Chopin: Garrick Ohlsson, piano, Meany Hall, Seattle, 9.2.2010 (BJ)

Three Nocturnes, Op. 9
Two Polonaises, Op. 40
Sonata No. 2 in B flat minor, Op. 35
Mazurkas, Op. 7 Nos. 1, 2, and 3
Mazurka in C sharp minor, Op. 30 No. 4
Waltz in A flat major, Op. 42
Scherzo No. 2 in B flat minor, Op. 31



There are recitals of piano music that are all about the pianist, and then there are those that are about the music. This recital was the second of two announced as a celebration jointly of Chopin’s 200th birthday and of the 40th anniversary of Garrick Ohlsson’s winning the 1970 Chopin International Piano Competition in Warsaw. But Ohlsson is the least self-advertising of musicians, and there was no doubt where the focus of this evening lay.

Nearly twenty years ago, it was performances by the great Czech pianist Ivan Moravec that converted me from a distant admirer into an enthusiastic lover of Chopin’s music. Ohlsson, I think, occupies an entirely comparable plane of interpretative insight, expressive power, technical mastery, and sheer musical modesty. Like Moravec’s, his playing stands as a salutary corrective to the all-too-common view of Chopin as a sort of effete, nervous ninny of the keyboard. In this beautifully balanced program, we heard a composer endowed with as much virility as sensitivity, the explosions of passion in whose music exert a hugely dramatic impact not least because they occur at the least predictable moments.

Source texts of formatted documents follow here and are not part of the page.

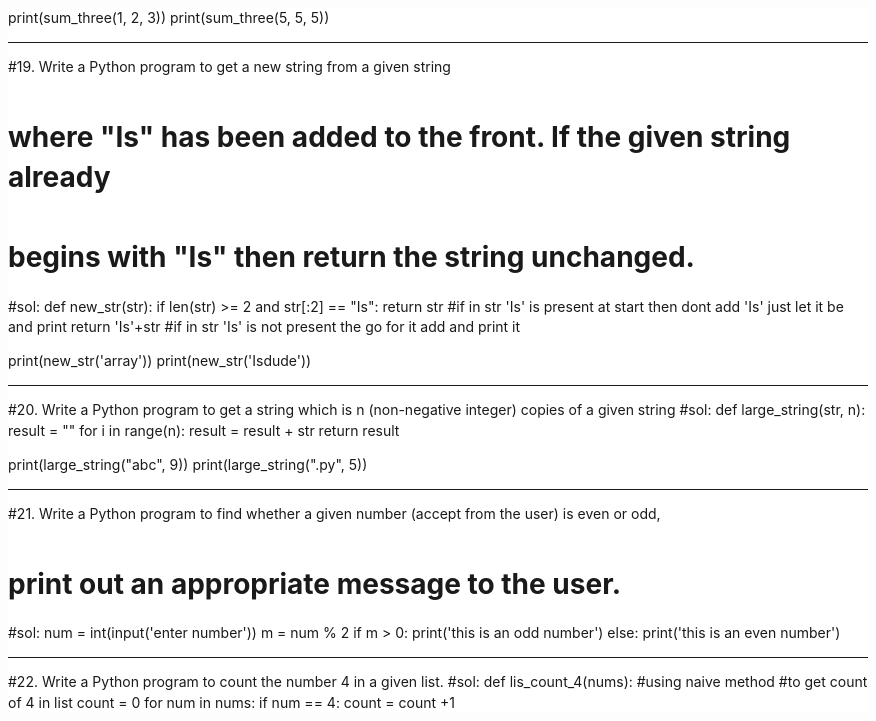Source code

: print(sum_three(1, 2, 3))
print(sum_three(5, 5, 5))

-----------------------------------------------------------------------------------

#19. Write a Python program to get a new string from a given string
# where "Is" has been added to the front. If the given string already
# begins with "Is" then return the string unchanged.
#sol:
def new_str(str):
    if len(str) >= 2 and str[:2] == "Is":
        return str #if in str 'Is' is present at start then dont add 'Is' just let it be and print
    return 'Is'+str #if in str 'Is' is not present the go for it add and print it

print(new_str('array'))
print(new_str('Isdude'))

-----------------------------------------------------------------------------------------------------------

#20. Write a Python program to get a string which is n (non-negative integer) copies of a given string
#sol:
def large_string(str, n):
    result = ""
    for i in range(n):
        result = result + str
    return result

print(large_string("abc", 9))
print(large_string(".py", 5))

-----------------------------------------------------------------------------------------------------------------

#21. Write a Python program to find whether a given number (accept from the user) is even or odd,
# print out an appropriate message to the user.
#sol:
num = int(input('enter number'))
m = num % 2
if m > 0:
    print('this is an odd number')
else:
    print('this is an even number')

------------------------------------------------------------------------------------------------------------

#22. Write a Python program to count the number 4 in a given list.
#sol:
def lis_count_4(nums):
    #using naive method
    #to get count of 4 in list
    count = 0
    for num in nums:
        if num == 4:
            count = count +1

It would be hard to single out a few of the evening’s performance as outstanding, because Ohlsson showed himself the master of every Chopinesque facet. But perhaps what I loved most about his playing was the way it evoked the composer’s characteristic balance of rhythmic impetus with an almost mystical timelessness. In pieces like the A-major Polonaise of Op. 40, known as the “Military” (and in the wonderful A-flat-major Polonaise, Op. 53, offered as a second encore in response to a vociferous standing ovation from the packed house), it was the richness of Ohlsson’s tone and the brilliance of his finger-work–his clarity and accuracy in the matter of what George Bernard Shaw used to call “marksmanship”–that impressed most vividly. Yet perhaps even more remarkable were his breathtaking flirtations on the very edge of audibility: the central section of the funeral march in the Second Sonata, for example, was given with an eggshell-walking delicacy that still never lost evenness of touch.

In performing that astonishing movement, even as great an interpreter as Rachmaninoff told us more about himself than about Chopin. With Ohlsson, it was the composer that was uncompromisingly served. An unforgettable evening.